I got home today with a feeling of just sheer contentment.  Sometimes I feel like the luckiest woman in the world and not just because of what I get to come home to, but what I get to leave my home for every day.  When I saw my class list and then saw it grow, when I kept thinking through all of the things I wanted to do with these 27 students, when I thought about all the things I hoped they would accomplish, I just didn’t know if we could do it all.

As anyone who has taught bigger rooms with big personalities can attest to, it is a completely different challenge.  Not only are you pushing the kids to try and to sometimes work through failure, but you are also dealing with sheer numbers.  And with high numbers can come such a broad gamut of needs and wants that it sometimes just overwhelms you.  Kids that range from needing a person to support them through most things to kids that are so ready to set off and soar, all they need is a push.    You have students who want to try and students who are afraid to try.  You have students that already find school pretty boring and students that still love learning.  With 27 students it seems like you have them all, the whole gamut of personalities.  and so I just didn’t know how we would work together and strive together.

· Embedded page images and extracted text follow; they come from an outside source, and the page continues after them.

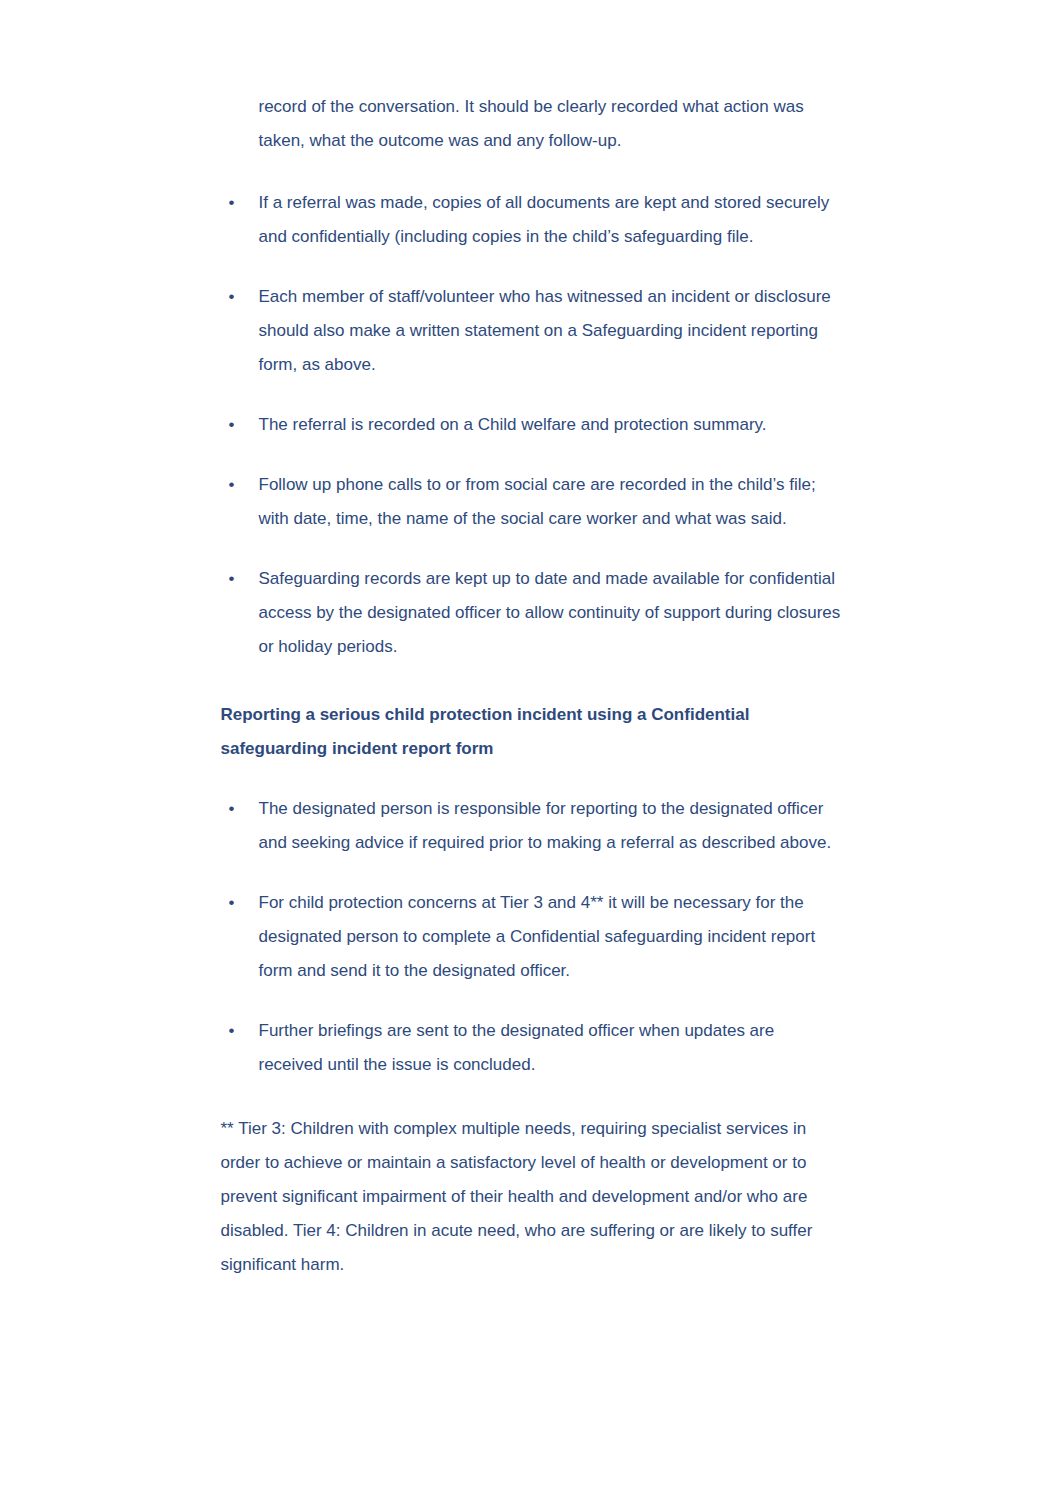record of the conversation. It should be clearly recorded what action was taken, what the outcome was and any follow-up.
If a referral was made, copies of all documents are kept and stored securely and confidentially (including copies in the child’s safeguarding file.
Each member of staff/volunteer who has witnessed an incident or disclosure should also make a written statement on a Safeguarding incident reporting form, as above.
The referral is recorded on a Child welfare and protection summary.
Follow up phone calls to or from social care are recorded in the child’s file; with date, time, the name of the social care worker and what was said.
Safeguarding records are kept up to date and made available for confidential access by the designated officer to allow continuity of support during closures or holiday periods.
Reporting a serious child protection incident using a Confidential safeguarding incident report form
The designated person is responsible for reporting to the designated officer and seeking advice if required prior to making a referral as described above.
For child protection concerns at Tier 3 and 4** it will be necessary for the designated person to complete a Confidential safeguarding incident report form and send it to the designated officer.
Further briefings are sent to the designated officer when updates are received until the issue is concluded.
** Tier 3: Children with complex multiple needs, requiring specialist services in order to achieve or maintain a satisfactory level of health or development or to prevent significant impairment of their health and development and/or who are disabled. Tier 4: Children in acute need, who are suffering or are likely to suffer significant harm.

But these kids.  With their crazy ideas, their enthusiasm for my ideas, and their support of each other as they each try every day, is blowing me away.  These kids with their stories, their dreams, and their hang ups, who share them with me every day, trusting me to get to know them, trusting me to push them in the right direction, these kids are proving me wrong.

I should not have doubted for one single moment that we could do all of our 5th grade challenges.  I should not have doubted for a single moment that even though there were so many of us, we would still build a community.  These kids with their loud voices, their big personalities, and their eagerness to just prove me wrong every single day, those kids are making this year one of those years I can’t wait to tell others about.

 

I am a passionate (female) 5th grade teacher in Wisconsin, USA, proud techy geek, and mass consumer of incredible books. Creator of the Global Read Aloud Project, Co-founder of EdCamp MadWI, and believer in all children. I have no awards or accolades except for the lightbulbs that go off in my students’ heads every day.  First book “Passionate Learners – Giving Our Classroom Back to Our Students Starting Today” will be released this fall from PLPress.   Follow me on Twitter @PernilleRipp.

6 thoughts on “May I Gush a Little Bit?

  1. Okay totally teary after reading this. I can so relate. I have 23 students in grade 3 with a diverse range of needs. It’s a tough group but I love them and only a month in they are with me and i just know this year is destined for great things!

  2. One of those ‘reasons why you teach’ days…interestingly 27 is not considered that big a class here in Sydney especially in upper primary. But yes as in life full of wonderful diversity!